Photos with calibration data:
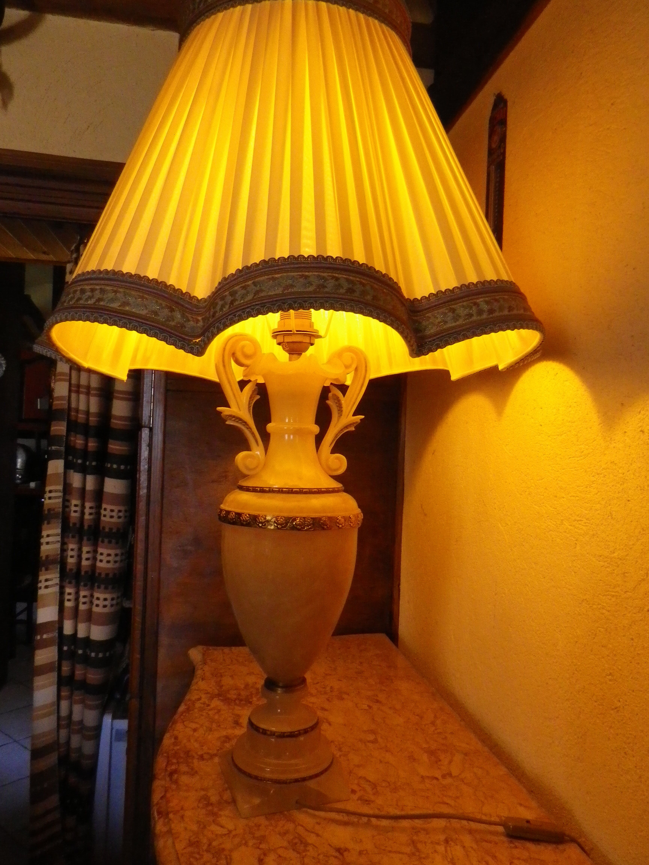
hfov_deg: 54.9
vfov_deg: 69.4
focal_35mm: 25
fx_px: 625
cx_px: 324
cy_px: 432
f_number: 3.5
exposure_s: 1/25
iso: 400
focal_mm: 4.5
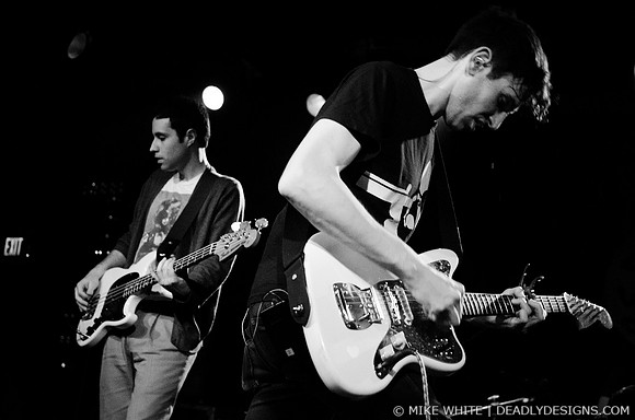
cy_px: 210
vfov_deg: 25.6
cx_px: 318
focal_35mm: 52
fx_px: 924
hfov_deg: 37.9
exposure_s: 1/125
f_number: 2.8
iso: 2000
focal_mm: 35
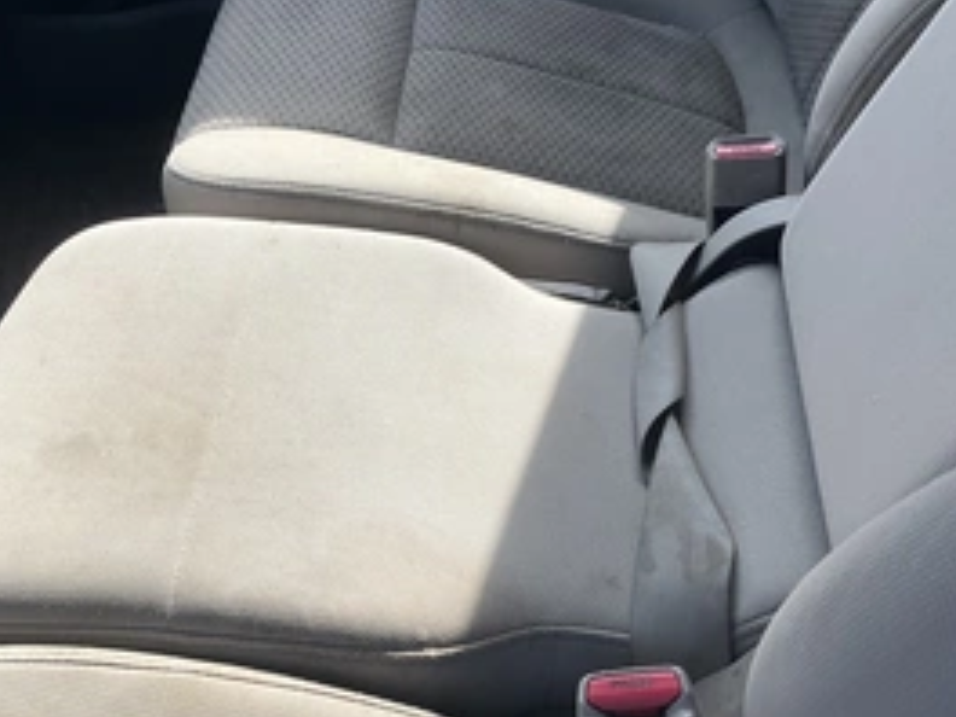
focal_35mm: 44
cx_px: 369
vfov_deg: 32.9
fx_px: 1215
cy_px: 384
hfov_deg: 42.7
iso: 25
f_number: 1.8
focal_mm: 3
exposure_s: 1/454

**WORK ITEM:** Restating the data word for word is the task, and pictures are to be omitted.

**WRITTEN ANSWER:**
hfov_deg: 54.9
vfov_deg: 69.4
focal_35mm: 25
fx_px: 625
cx_px: 324
cy_px: 432
f_number: 3.5
exposure_s: 1/25
iso: 400
focal_mm: 4.5
cy_px: 210
vfov_deg: 25.6
cx_px: 318
focal_35mm: 52
fx_px: 924
hfov_deg: 37.9
exposure_s: 1/125
f_number: 2.8
iso: 2000
focal_mm: 35
focal_35mm: 44
cx_px: 369
vfov_deg: 32.9
fx_px: 1215
cy_px: 384
hfov_deg: 42.7
iso: 25
f_number: 1.8
focal_mm: 3
exposure_s: 1/454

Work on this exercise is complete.